◆ Reading passage ◆
High Score - Longest Path with Positive Cycles
Problem Overview
| Aspect | Details |
|---|---|
| Problem | Find maximum score from room 1 to room n |
| Core Challenge | Detect if infinite score is possible via positive cycles |
| Algorithm | Modified Bellman-Ford for longest path |
| Time Complexity | O(n * m) |
| Space Complexity | O(n + m) |
| Key Insight | Positive cycle on path from 1 to n = infinite score |
Learning Goals
After studying this problem, you will understand:
- Longest Path in Graphs: How to adapt shortest path algorithms for longest path
- Positive Cycle Detection: Identifying cycles that increase score infinitely
- Bellman-Ford Modification: Using Bellman-Ford for maximization instead of minimization
- Reachability Analysis: Why a cycle must be on a valid path to matter
Problem Statement
You are in a game with n rooms and m tunnels. Each tunnel has a score (can be positive or negative). Starting from room 1, find the maximum score you can collect when reaching room n.

◆ Data excerpts ◆
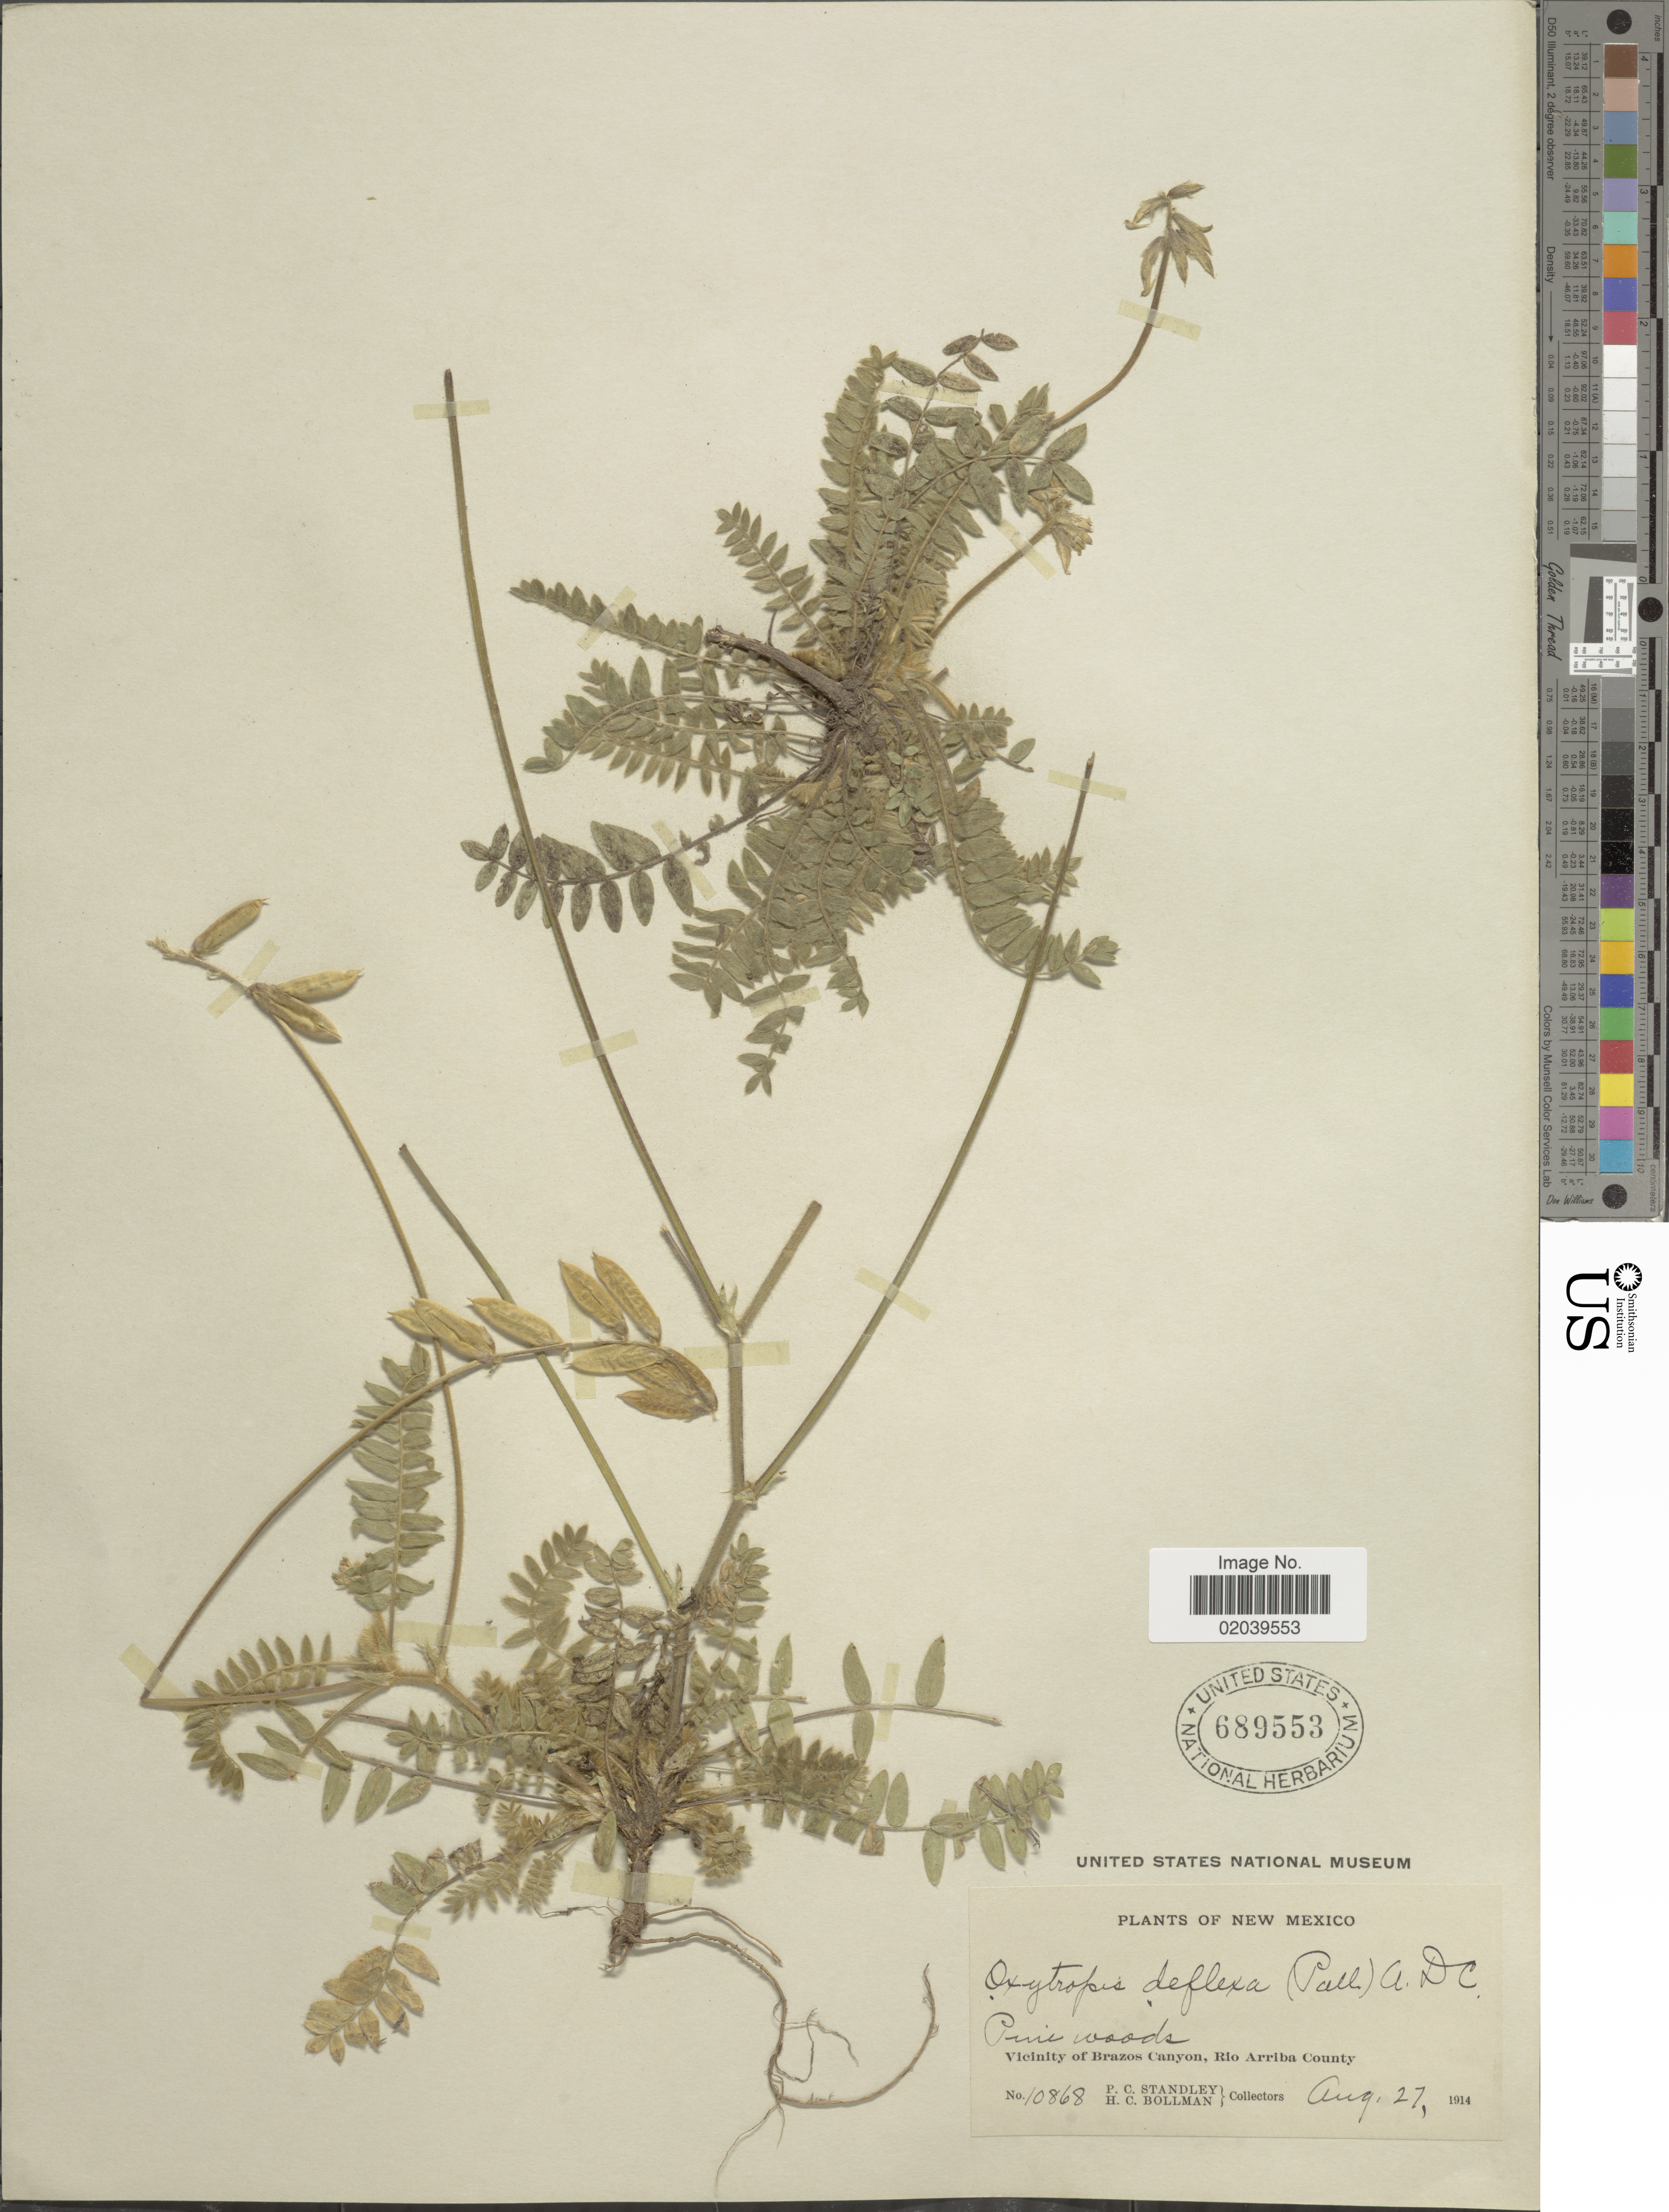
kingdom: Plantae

...

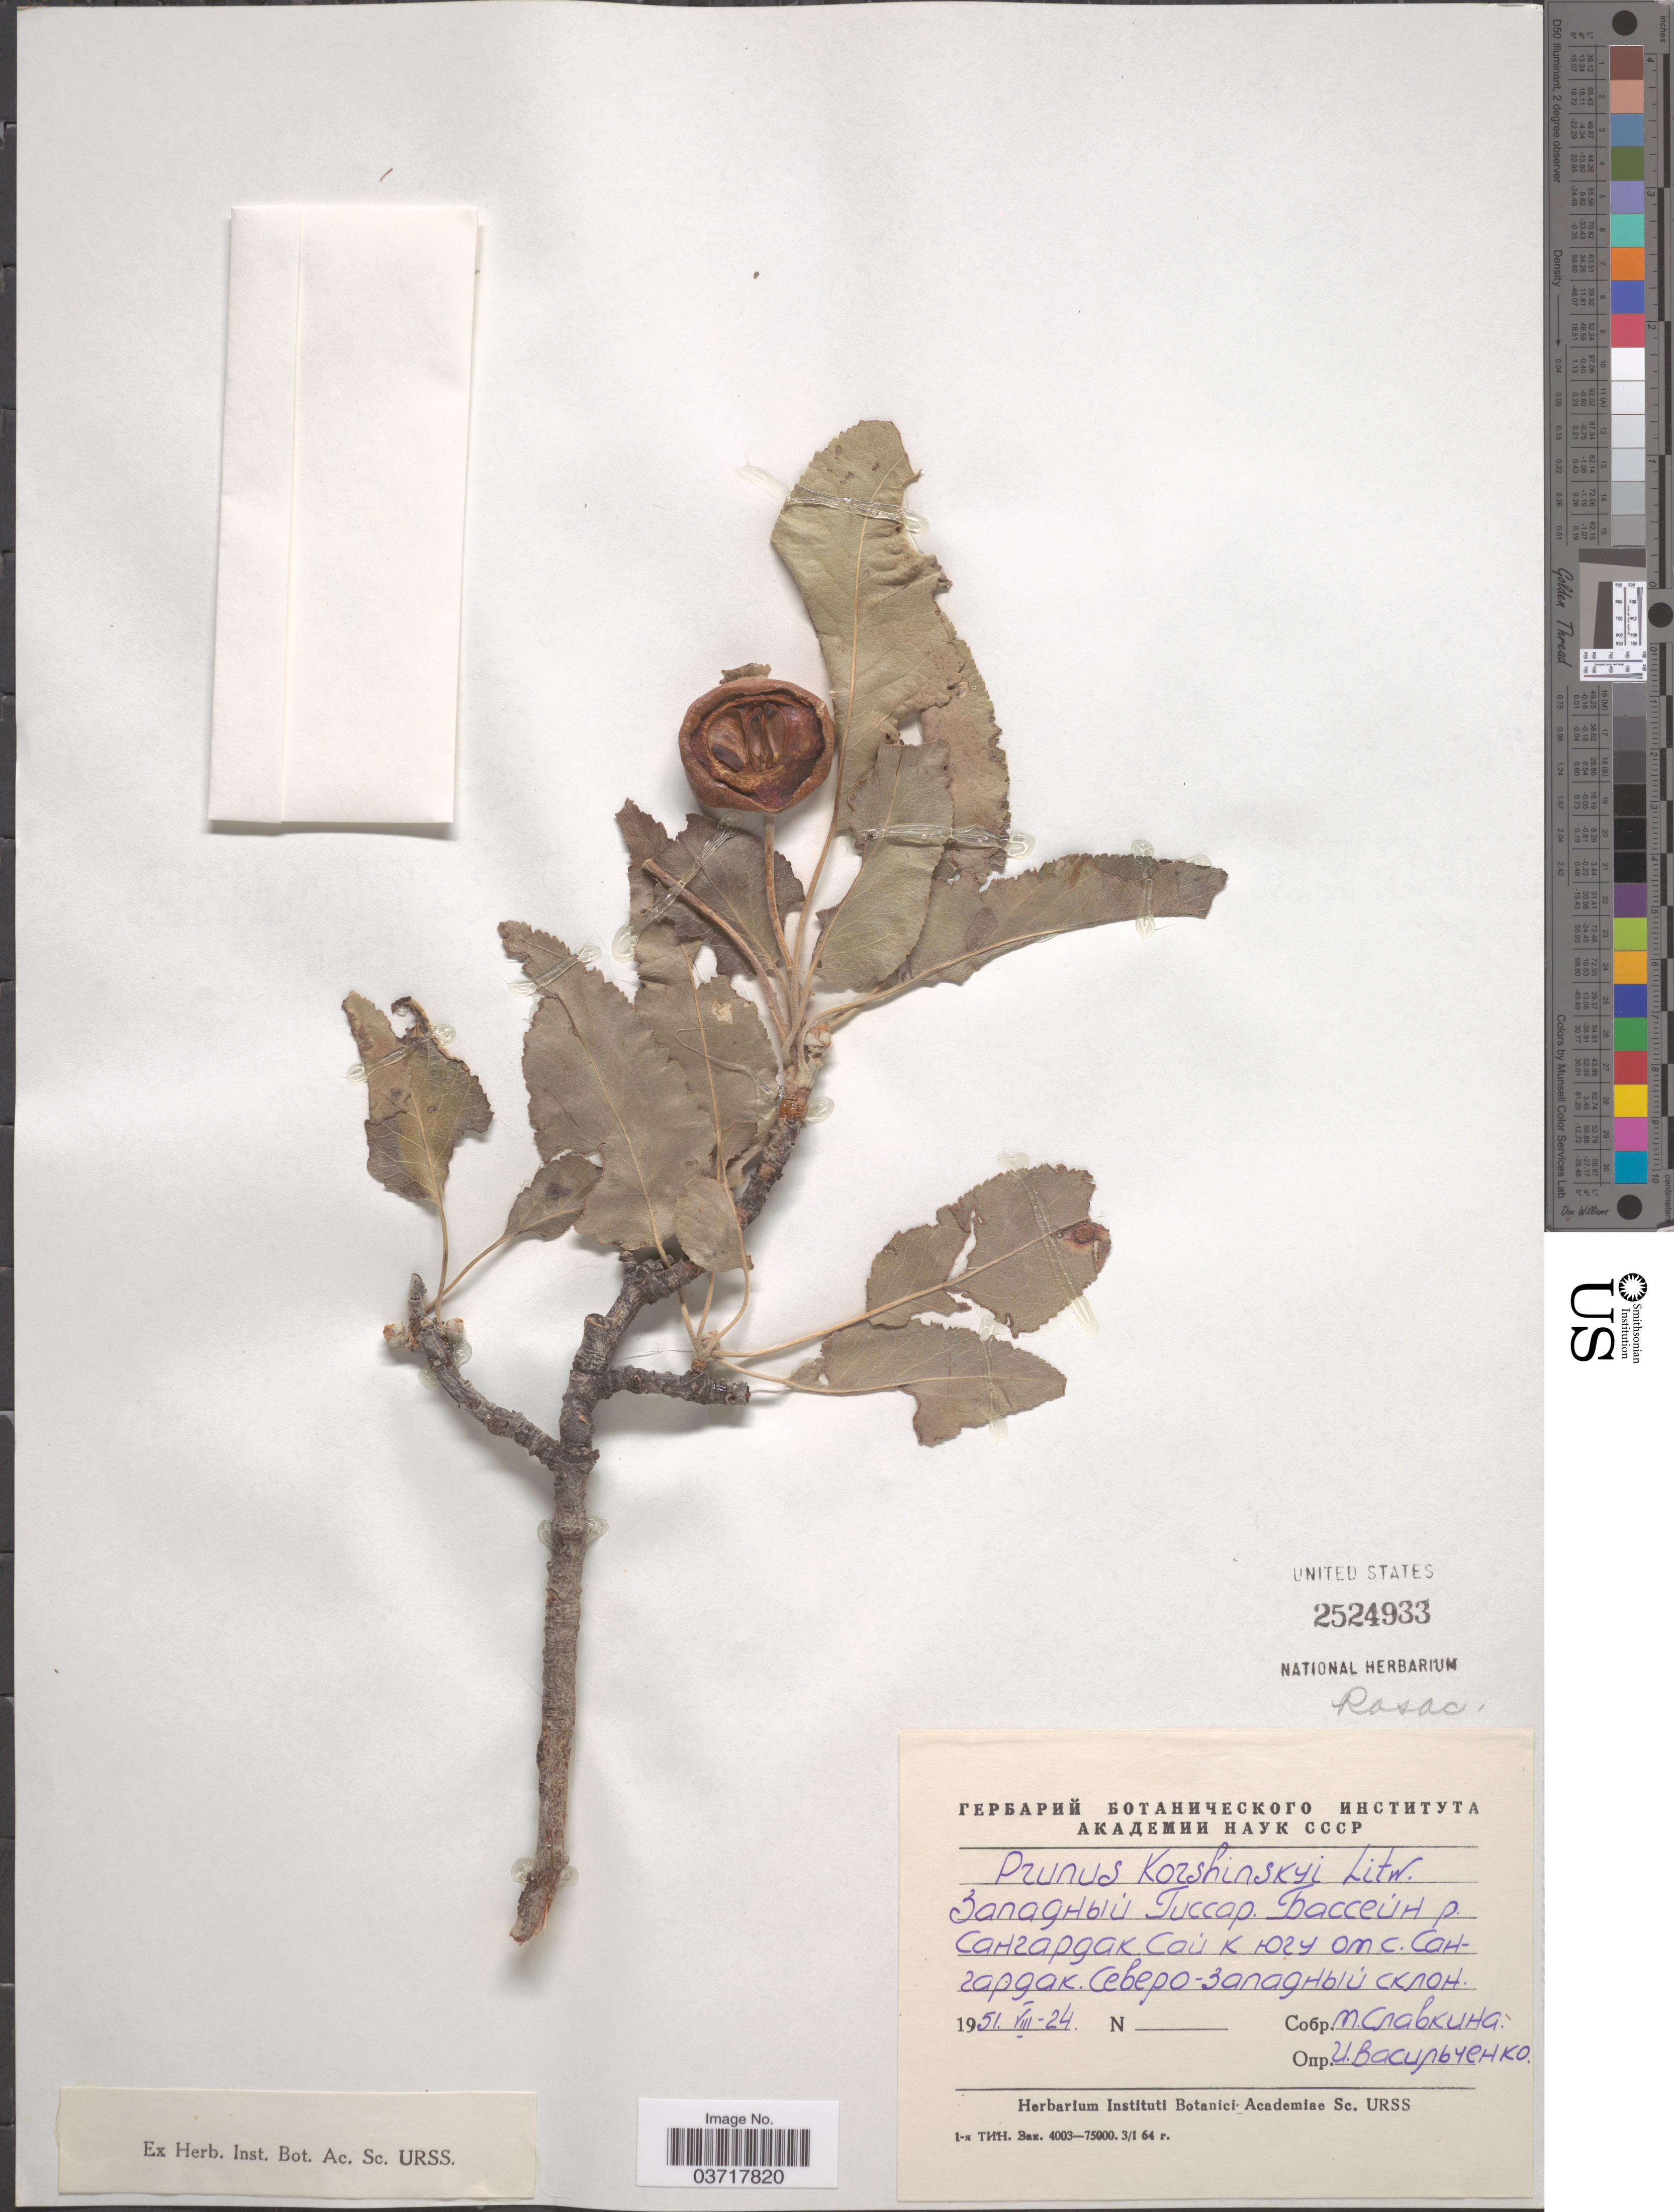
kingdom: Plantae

◆ Task statement ◆
Which algorithm does the High Score problem overview name for solving the problem?

◆ Worked answer ◆
Modified Bellman-Ford for longest path